Task goal:
Return all the lines below in which the string "objects" appears.

Source information below:

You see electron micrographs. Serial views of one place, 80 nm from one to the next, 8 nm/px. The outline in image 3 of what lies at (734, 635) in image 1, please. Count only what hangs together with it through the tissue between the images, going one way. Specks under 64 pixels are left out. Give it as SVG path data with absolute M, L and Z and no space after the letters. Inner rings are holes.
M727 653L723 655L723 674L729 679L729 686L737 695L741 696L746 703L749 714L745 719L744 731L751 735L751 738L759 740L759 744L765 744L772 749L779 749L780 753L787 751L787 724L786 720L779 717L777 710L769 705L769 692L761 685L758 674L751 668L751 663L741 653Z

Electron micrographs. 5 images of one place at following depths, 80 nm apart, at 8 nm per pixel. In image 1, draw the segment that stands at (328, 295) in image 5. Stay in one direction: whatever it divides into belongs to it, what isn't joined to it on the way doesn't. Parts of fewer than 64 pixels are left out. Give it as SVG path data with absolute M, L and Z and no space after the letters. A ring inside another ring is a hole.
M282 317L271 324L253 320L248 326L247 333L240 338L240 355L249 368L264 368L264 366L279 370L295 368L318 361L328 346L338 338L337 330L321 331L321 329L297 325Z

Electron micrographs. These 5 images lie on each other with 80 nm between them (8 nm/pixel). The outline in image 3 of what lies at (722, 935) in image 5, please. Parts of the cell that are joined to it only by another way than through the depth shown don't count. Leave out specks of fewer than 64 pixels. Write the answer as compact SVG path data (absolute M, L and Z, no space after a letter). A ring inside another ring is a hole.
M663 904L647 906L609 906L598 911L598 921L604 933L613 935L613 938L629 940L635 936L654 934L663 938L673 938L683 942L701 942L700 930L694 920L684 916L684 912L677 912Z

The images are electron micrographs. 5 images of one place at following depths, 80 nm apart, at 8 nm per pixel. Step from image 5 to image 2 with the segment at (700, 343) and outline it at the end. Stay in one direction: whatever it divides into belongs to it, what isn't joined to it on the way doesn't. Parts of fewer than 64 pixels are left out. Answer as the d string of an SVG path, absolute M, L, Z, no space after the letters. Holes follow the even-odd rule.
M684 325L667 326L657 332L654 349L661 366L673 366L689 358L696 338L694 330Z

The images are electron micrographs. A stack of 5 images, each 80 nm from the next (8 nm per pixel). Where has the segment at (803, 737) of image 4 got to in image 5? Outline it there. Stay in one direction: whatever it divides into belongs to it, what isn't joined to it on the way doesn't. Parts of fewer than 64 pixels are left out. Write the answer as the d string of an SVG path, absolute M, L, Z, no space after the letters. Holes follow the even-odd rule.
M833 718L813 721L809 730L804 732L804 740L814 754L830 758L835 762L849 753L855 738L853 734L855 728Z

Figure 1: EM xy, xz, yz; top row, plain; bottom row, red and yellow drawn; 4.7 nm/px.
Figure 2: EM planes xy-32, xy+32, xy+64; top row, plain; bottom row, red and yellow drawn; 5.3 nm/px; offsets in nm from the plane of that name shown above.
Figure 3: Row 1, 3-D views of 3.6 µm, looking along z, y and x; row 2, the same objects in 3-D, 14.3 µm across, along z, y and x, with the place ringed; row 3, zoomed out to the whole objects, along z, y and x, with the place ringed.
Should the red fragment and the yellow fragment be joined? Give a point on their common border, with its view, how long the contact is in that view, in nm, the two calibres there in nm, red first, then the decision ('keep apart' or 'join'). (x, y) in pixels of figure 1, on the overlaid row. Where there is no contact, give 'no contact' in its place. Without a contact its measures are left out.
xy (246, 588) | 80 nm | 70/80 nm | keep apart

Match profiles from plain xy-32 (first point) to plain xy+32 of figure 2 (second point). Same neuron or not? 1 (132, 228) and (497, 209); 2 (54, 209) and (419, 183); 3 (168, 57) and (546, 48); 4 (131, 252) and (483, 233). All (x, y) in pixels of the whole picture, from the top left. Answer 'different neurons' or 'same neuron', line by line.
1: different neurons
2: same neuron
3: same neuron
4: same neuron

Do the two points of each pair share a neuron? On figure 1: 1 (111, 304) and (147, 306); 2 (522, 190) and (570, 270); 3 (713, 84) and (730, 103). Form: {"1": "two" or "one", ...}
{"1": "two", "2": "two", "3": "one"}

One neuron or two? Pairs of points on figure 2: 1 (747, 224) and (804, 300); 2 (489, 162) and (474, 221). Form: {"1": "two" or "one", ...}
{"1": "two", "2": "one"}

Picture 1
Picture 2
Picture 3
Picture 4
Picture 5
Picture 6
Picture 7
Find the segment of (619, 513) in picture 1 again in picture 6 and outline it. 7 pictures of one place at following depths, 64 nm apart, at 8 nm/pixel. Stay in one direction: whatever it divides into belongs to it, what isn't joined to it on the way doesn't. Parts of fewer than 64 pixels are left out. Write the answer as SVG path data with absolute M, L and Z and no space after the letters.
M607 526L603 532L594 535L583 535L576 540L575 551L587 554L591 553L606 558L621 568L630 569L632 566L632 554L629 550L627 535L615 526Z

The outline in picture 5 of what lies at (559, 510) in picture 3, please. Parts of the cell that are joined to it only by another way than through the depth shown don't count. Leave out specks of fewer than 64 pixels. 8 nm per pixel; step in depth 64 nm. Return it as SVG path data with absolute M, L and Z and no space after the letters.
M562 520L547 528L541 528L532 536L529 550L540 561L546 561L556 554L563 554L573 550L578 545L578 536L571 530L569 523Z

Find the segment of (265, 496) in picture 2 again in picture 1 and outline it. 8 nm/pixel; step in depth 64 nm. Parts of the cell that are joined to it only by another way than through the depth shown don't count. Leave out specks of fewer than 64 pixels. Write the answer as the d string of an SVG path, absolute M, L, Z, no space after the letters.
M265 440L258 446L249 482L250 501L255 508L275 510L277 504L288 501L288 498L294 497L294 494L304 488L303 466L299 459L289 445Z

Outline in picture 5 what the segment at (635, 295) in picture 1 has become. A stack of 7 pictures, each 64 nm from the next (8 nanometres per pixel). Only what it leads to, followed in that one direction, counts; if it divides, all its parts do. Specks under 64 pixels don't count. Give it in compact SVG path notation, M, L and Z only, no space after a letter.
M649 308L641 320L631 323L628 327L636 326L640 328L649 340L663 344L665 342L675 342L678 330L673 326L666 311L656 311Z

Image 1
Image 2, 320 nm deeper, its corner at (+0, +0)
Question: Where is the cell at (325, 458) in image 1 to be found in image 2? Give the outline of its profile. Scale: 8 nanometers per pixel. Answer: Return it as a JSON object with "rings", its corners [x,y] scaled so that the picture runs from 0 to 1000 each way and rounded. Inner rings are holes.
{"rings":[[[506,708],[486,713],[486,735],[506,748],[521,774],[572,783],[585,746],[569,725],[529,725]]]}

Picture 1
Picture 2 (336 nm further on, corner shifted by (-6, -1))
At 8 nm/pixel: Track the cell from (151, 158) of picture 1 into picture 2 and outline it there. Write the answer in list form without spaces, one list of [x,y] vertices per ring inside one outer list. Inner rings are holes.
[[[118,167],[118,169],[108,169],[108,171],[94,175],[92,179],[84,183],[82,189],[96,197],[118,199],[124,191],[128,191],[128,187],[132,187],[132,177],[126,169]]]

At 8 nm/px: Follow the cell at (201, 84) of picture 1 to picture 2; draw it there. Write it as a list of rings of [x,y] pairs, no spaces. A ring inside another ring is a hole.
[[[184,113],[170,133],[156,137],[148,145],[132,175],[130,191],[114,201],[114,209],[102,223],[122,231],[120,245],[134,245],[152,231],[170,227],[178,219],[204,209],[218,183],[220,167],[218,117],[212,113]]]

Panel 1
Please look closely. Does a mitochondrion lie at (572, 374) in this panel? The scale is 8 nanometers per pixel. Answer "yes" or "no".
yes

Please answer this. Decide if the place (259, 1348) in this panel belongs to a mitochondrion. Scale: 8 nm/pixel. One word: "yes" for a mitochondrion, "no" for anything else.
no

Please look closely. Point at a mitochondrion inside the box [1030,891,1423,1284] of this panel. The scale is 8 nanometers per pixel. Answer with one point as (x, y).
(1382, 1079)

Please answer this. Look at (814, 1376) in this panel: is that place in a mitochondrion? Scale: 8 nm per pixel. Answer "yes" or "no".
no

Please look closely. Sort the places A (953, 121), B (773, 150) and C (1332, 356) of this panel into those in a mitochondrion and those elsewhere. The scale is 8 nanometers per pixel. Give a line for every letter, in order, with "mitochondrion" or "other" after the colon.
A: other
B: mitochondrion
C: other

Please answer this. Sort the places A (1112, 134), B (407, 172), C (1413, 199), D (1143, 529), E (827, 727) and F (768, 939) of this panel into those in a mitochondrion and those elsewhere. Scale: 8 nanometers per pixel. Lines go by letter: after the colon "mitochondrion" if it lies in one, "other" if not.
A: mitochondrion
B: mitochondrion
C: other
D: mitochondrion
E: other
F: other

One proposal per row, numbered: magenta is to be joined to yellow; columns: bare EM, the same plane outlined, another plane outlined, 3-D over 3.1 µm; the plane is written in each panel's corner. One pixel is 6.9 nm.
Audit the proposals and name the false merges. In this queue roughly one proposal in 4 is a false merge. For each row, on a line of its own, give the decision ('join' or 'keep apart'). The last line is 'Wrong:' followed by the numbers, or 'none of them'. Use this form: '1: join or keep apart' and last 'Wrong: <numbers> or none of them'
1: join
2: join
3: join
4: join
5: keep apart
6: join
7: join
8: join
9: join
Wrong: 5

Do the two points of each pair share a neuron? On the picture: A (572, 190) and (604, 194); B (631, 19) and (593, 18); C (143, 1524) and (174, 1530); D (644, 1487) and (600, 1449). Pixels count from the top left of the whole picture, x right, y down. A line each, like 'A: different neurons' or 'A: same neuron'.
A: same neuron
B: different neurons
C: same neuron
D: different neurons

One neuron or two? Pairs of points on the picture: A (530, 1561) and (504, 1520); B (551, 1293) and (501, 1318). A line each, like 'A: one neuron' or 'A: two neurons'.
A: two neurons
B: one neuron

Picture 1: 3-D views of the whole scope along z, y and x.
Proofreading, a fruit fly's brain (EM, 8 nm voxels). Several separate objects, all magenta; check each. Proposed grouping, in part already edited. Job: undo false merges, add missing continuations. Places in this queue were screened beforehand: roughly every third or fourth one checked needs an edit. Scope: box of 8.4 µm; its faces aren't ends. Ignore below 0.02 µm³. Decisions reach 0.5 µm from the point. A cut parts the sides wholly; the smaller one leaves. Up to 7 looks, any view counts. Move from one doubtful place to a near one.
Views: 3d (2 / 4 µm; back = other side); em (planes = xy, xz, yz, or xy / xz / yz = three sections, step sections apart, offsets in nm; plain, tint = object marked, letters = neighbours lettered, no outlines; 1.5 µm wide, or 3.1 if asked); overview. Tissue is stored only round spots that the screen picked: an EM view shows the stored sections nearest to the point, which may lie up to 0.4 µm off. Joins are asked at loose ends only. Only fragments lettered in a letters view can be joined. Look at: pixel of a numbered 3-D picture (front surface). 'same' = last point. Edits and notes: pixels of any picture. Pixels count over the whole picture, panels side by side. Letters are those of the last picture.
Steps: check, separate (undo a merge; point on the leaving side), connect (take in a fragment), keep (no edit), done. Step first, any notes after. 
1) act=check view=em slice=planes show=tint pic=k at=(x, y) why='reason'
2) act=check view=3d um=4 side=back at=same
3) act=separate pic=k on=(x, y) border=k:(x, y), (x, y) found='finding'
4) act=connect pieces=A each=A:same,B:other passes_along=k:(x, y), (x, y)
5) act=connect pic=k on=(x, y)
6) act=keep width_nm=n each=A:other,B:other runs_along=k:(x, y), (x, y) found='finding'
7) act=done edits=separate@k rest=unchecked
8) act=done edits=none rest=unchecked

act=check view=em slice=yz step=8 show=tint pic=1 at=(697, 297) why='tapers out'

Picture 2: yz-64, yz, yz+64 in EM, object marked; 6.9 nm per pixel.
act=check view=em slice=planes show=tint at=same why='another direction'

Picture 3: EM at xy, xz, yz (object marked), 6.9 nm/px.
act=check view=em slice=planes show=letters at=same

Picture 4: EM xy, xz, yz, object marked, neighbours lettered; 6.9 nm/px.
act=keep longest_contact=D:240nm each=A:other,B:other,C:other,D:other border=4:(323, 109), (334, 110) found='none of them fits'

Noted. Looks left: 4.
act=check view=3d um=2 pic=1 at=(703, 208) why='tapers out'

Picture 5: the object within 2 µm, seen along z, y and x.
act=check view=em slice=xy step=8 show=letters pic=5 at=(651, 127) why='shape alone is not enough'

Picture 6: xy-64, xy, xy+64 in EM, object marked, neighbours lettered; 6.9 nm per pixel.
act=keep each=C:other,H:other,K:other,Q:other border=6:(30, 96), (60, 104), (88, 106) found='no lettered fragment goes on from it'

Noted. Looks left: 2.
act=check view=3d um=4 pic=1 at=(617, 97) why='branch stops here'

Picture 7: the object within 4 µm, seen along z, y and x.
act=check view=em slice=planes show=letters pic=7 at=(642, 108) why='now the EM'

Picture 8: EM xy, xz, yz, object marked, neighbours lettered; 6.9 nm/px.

End of Source information.

Answer to the problem:
Figure 3: Row 1, 3-D views of 3.6 µm, looking along z, y and x; row 2, the same objects in 3-D, 14.3 µm across, along z, y and x, with the place ringed; row 3, zoomed out to the whole objects, along z, y and x, with the place ringed.
Proofreading, a fruit fly's brain (EM, 8 nm voxels). Several separate objects, all magenta; check each. Proposed grouping, in part already edited. Job: undo false merges, add missing continuations. Places in this queue were screened beforehand: roughly every third or fourth one checked needs an edit. Scope: box of 8.4 µm; its faces aren't ends. Ignore below 0.02 µm³. Decisions reach 0.5 µm from the point. A cut parts the sides wholly; the smaller one leaves. Up to 7 looks, any view counts. Move from one doubtful place to a near one.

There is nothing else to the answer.